You can set an 'askpass' variable in openvpn but you then store your password in plain text. So pretty pointless.

Go back and create the cert (not the CA) without a password.

[mauro]

Thanks

[mauro]

I thought I have solved the problem, but on reboot it asked me for the password again.
To be sure I understood correctly, I have now:
- the root certificate with password
- one certificate for openvpn server-side without pass (the old one with password has been revoked)
- more certificates for openvpn clients without pass

[ReetP]

I've patched smeserver-phpki-ng

https://bugs.koozali.org/show_bug.cgi?id=11402

Patched phpki-ng

https://bugs.koozali.org/show_bug.cgi?id=11402

Please test them.

[ReetP]

I thought I have solved the problem, but on reboot it asked me for the password again.
To be sure I understood correctly, I have now:
- the root certificate with password
- one certificate for openvpn server-side without pass (the old one with password has been revoked)
- more certificates for openvpn clients without pass

That should be correct.

What flavour of openvpn are you using? Routed/Bridged/S2S ?
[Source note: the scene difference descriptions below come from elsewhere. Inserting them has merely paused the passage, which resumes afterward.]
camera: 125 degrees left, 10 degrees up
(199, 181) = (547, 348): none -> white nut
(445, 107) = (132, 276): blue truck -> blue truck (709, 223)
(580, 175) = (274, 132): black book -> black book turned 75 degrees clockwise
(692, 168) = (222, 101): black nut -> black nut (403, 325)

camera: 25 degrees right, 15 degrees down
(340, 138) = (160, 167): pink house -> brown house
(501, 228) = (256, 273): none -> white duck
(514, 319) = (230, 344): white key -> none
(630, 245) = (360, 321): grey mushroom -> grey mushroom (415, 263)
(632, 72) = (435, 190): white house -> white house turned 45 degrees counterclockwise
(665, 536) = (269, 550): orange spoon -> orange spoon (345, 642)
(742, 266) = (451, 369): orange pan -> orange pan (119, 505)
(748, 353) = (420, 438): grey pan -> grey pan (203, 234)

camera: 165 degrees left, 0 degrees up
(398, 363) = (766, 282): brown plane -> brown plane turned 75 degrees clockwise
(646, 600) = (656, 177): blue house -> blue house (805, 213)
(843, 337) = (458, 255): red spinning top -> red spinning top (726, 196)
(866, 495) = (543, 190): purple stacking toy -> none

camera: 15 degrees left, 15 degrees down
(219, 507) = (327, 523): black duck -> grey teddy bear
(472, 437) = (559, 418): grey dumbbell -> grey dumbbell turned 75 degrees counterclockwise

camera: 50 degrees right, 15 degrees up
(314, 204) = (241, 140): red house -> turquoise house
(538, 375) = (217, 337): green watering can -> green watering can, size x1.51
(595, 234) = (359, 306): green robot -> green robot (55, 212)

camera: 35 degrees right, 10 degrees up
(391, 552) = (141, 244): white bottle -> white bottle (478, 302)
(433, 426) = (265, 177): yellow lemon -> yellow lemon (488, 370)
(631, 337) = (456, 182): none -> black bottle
But I don't know what certificates you have actually added to openvpn - possible the private CA by mistake?? That should only be the public cert?

You can test if certs requires a password with openssl.

[mauro]

Well, that's embarassing, either I forgot to put the new password-less certificate and key into openvpn, or I did not press save...
Should be ok now, thanks

[ReetP]

Well, that's embarassing, either I forgot to put the new password-less certificate and key into openvpn, or I did not press save...
Should be ok now, thanks

We've all been there

Your penance is to test and verify bugs please!!

https://bugs.koozali.org/buglist.cgi?bug_status=UNCONFIRMED&bug_status=CONFIRMED&bug_status=NEEDINFO&bug_status=IN_PROGRESS&bug_status=RESOLVED&bug_status=VERIFIED&f0=OP&f1=OP&f2=product&f3=component&f4=alias&f5=short_desc&f7=content&f8=CP&f9=CP&j1=OR&list_id=95049&o2=substring&o3=substring&o4=substring&o5=substring&o7=matches&query_format=advanced&v2=phpki-ng&v3=phpki-ng&v4=phpki-ng&v5=phpki-ng&v7=%22phpki-ng%22


If you want to chat to "Terry the Testing King" then ask for a Rocket.Chat account on my server and you can go through how to do testing & verification. He is a great teacher!